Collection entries
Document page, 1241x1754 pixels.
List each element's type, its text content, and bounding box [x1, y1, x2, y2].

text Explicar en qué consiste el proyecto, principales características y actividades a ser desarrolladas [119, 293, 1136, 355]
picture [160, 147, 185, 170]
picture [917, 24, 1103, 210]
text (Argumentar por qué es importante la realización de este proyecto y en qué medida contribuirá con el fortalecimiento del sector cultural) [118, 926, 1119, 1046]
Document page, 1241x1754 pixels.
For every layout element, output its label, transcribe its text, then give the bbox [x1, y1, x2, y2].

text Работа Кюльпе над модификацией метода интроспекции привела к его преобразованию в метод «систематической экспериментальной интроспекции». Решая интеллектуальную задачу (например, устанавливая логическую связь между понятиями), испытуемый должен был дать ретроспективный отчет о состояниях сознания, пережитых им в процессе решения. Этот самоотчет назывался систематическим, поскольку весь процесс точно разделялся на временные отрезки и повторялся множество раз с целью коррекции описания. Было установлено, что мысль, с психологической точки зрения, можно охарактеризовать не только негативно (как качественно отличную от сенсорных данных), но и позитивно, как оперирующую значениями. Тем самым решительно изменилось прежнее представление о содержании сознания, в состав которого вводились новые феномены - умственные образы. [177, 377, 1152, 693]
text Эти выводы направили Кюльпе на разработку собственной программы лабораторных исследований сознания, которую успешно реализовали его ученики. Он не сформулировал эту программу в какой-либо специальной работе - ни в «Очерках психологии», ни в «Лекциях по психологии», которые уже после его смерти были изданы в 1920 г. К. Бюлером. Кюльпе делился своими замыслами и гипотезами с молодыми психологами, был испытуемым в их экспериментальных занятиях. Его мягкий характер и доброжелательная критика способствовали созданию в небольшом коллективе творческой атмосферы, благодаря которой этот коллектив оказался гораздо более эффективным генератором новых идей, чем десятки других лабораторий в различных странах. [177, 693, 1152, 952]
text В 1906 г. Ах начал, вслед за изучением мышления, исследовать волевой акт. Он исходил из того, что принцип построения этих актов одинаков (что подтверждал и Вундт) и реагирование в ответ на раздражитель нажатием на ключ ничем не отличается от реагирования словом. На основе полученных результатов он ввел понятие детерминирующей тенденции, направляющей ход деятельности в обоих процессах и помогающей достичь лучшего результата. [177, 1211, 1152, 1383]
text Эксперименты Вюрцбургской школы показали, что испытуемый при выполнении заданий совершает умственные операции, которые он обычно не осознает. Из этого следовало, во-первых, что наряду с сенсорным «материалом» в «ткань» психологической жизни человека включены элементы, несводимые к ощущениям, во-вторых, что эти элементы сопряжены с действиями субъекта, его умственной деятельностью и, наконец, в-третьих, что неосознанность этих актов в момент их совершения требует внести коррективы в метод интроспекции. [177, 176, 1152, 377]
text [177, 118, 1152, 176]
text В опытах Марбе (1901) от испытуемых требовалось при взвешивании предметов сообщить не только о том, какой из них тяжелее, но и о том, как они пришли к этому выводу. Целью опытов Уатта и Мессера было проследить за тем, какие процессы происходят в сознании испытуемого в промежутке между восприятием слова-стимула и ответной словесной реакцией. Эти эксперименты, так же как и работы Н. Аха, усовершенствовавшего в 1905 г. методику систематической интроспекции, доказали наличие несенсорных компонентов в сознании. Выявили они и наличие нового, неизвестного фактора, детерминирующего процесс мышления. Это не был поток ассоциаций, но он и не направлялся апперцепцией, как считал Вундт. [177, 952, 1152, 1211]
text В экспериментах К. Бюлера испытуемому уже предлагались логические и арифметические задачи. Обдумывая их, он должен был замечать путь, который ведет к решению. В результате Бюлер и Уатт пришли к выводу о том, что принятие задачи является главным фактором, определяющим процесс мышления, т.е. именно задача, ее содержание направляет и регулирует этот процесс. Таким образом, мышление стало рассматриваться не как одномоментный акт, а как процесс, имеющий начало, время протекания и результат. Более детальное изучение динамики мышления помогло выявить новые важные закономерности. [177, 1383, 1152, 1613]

*ASSIGNMENT*
All of the data needs to be printed once more, exactly.

*ANSWER*
Document page, 1241x1754 pixels.
List each element's type, its text content, and bounding box [x1, y1, x2, y2].

text Explicar en qué consiste el proyecto, principales características y actividades a ser desarrolladas [119, 293, 1136, 355]
picture [160, 147, 185, 170]
picture [917, 24, 1103, 210]
text (Argumentar por qué es importante la realización de este proyecto y en qué medida contribuirá con el fortalecimiento del sector cultural) [118, 926, 1119, 1046]
Document page, 1241x1754 pixels.
For every layout element, output its label, transcribe its text, then give the bbox [x1, y1, x2, y2].

text Работа Кюльпе над модификацией метода интроспекции привела к его преобразованию в метод «систематической экспериментальной интроспекции». Решая интеллектуальную задачу (например, устанавливая логическую связь между понятиями), испытуемый должен был дать ретроспективный отчет о состояниях сознания, пережитых им в процессе решения. Этот самоотчет назывался систематическим, поскольку весь процесс точно разделялся на временные отрезки и повторялся множество раз с целью коррекции описания. Было установлено, что мысль, с психологической точки зрения, можно охарактеризовать не только негативно (как качественно отличную от сенсорных данных), но и позитивно, как оперирующую значениями. Тем самым решительно изменилось прежнее представление о содержании сознания, в состав которого вводились новые феномены - умственные образы. [177, 377, 1152, 693]
text Эти выводы направили Кюльпе на разработку собственной программы лабораторных исследований сознания, которую успешно реализовали его ученики. Он не сформулировал эту программу в какой-либо специальной работе - ни в «Очерках психологии», ни в «Лекциях по психологии», которые уже после его смерти были изданы в 1920 г. К. Бюлером. Кюльпе делился своими замыслами и гипотезами с молодыми психологами, был испытуемым в их экспериментальных занятиях. Его мягкий характер и доброжелательная критика способствовали созданию в небольшом коллективе творческой атмосферы, благодаря которой этот коллектив оказался гораздо более эффективным генератором новых идей, чем десятки других лабораторий в различных странах. [177, 693, 1152, 952]
text В 1906 г. Ах начал, вслед за изучением мышления, исследовать волевой акт. Он исходил из того, что принцип построения этих актов одинаков (что подтверждал и Вундт) и реагирование в ответ на раздражитель нажатием на ключ ничем не отличается от реагирования словом. На основе полученных результатов он ввел понятие детерминирующей тенденции, направляющей ход деятельности в обоих процессах и помогающей достичь лучшего результата. [177, 1211, 1152, 1383]
text Эксперименты Вюрцбургской школы показали, что испытуемый при выполнении заданий совершает умственные операции, которые он обычно не осознает. Из этого следовало, во-первых, что наряду с сенсорным «материалом» в «ткань» психологической жизни человека включены элементы, несводимые к ощущениям, во-вторых, что эти элементы сопряжены с действиями субъекта, его умственной деятельностью и, наконец, в-третьих, что неосознанность этих актов в момент их совершения требует внести коррективы в метод интроспекции. [177, 176, 1152, 377]
text [177, 118, 1152, 176]
text В опытах Марбе (1901) от испытуемых требовалось при взвешивании предметов сообщить не только о том, какой из них тяжелее, но и о том, как они пришли к этому выводу. Целью опытов Уатта и Мессера было проследить за тем, какие процессы происходят в сознании испытуемого в промежутке между восприятием слова-стимула и ответной словесной реакцией. Эти эксперименты, так же как и работы Н. Аха, усовершенствовавшего в 1905 г. методику систематической интроспекции, доказали наличие несенсорных компонентов в сознании. Выявили они и наличие нового, неизвестного фактора, детерминирующего процесс мышления. Это не был поток ассоциаций, но он и не направлялся апперцепцией, как считал Вундт. [177, 952, 1152, 1211]
text В экспериментах К. Бюлера испытуемому уже предлагались логические и арифметические задачи. Обдумывая их, он должен был замечать путь, который ведет к решению. В результате Бюлер и Уатт пришли к выводу о том, что принятие задачи является главным фактором, определяющим процесс мышления, т.е. именно задача, ее содержание направляет и регулирует этот процесс. Таким образом, мышление стало рассматриваться не как одномоментный акт, а как процесс, имеющий начало, время протекания и результат. Более детальное изучение динамики мышления помогло выявить новые важные закономерности. [177, 1383, 1152, 1613]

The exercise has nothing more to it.